◆ **Exercise prompt**:
Restate the data below word for word, and let no image into your version.

◆ **Data below**:
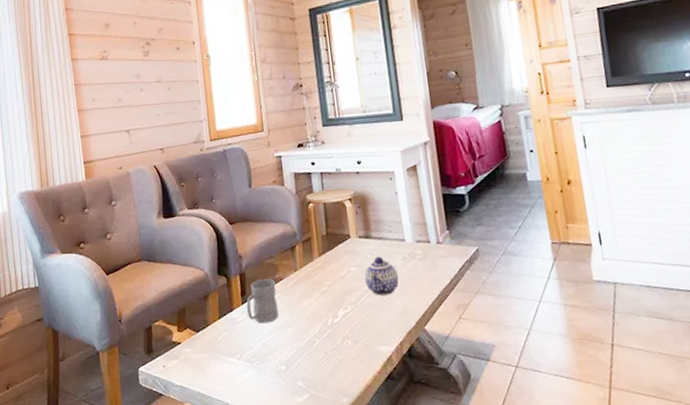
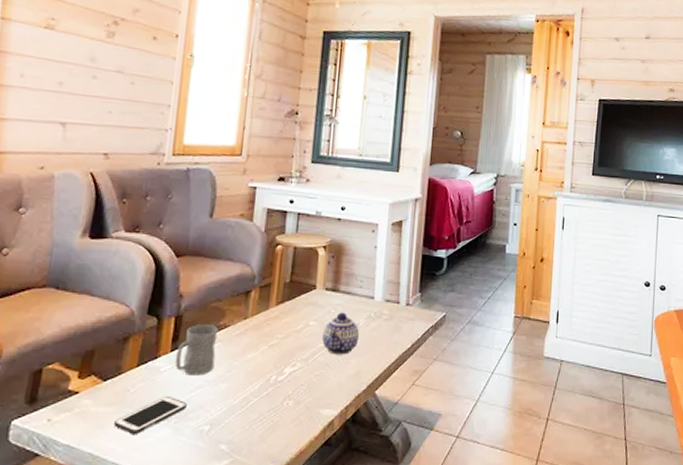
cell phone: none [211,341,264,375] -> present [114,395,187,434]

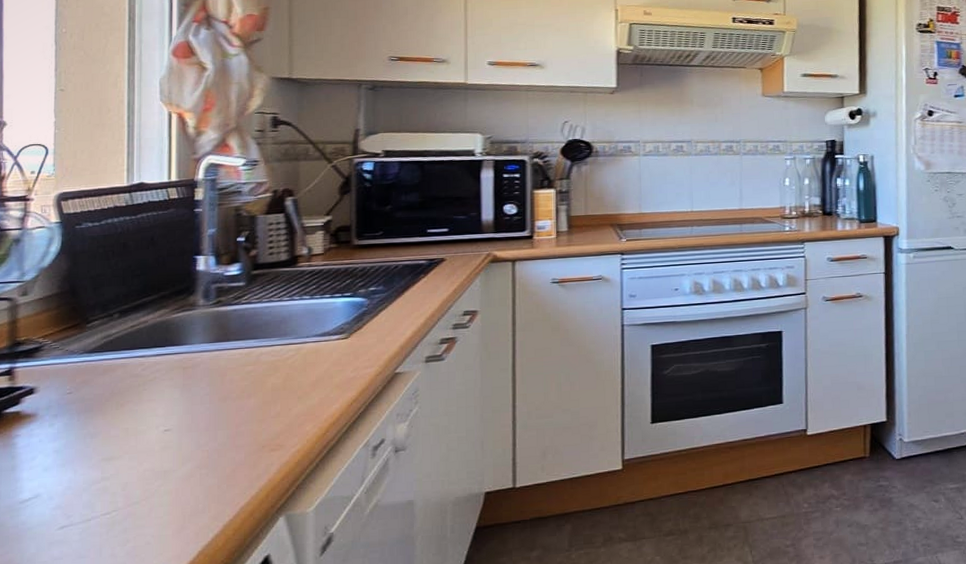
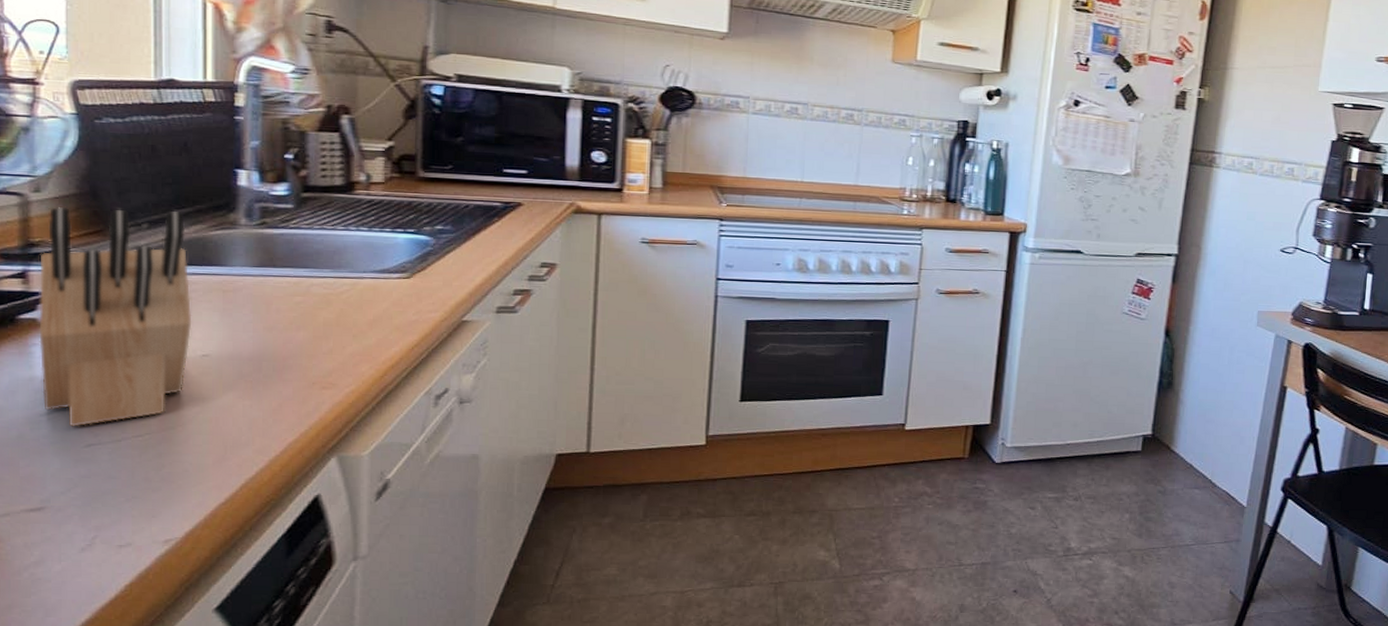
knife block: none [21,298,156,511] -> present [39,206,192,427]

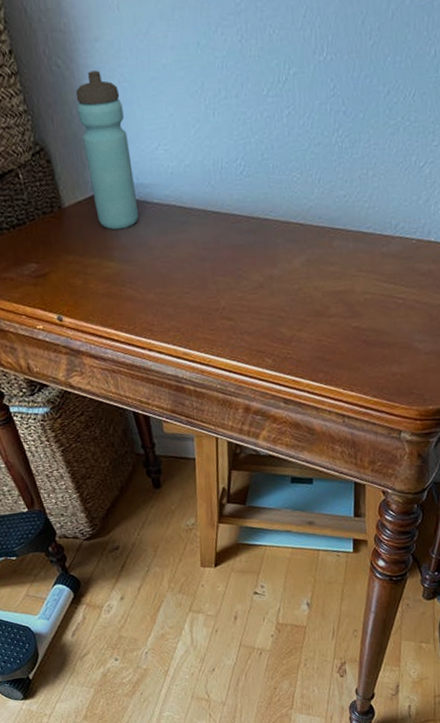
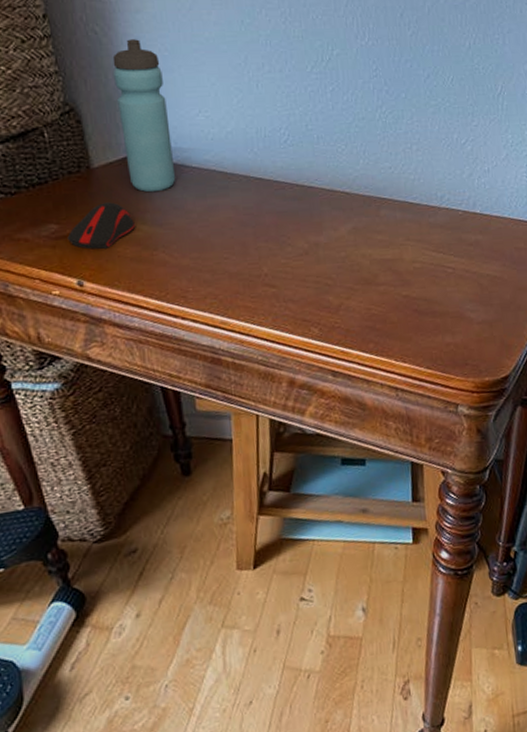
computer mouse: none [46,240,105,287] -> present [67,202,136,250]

◆ **Exercise answer**:
cell phone: none [211,341,264,375] -> present [114,395,187,434]

knife block: none [21,298,156,511] -> present [39,206,192,427]

computer mouse: none [46,240,105,287] -> present [67,202,136,250]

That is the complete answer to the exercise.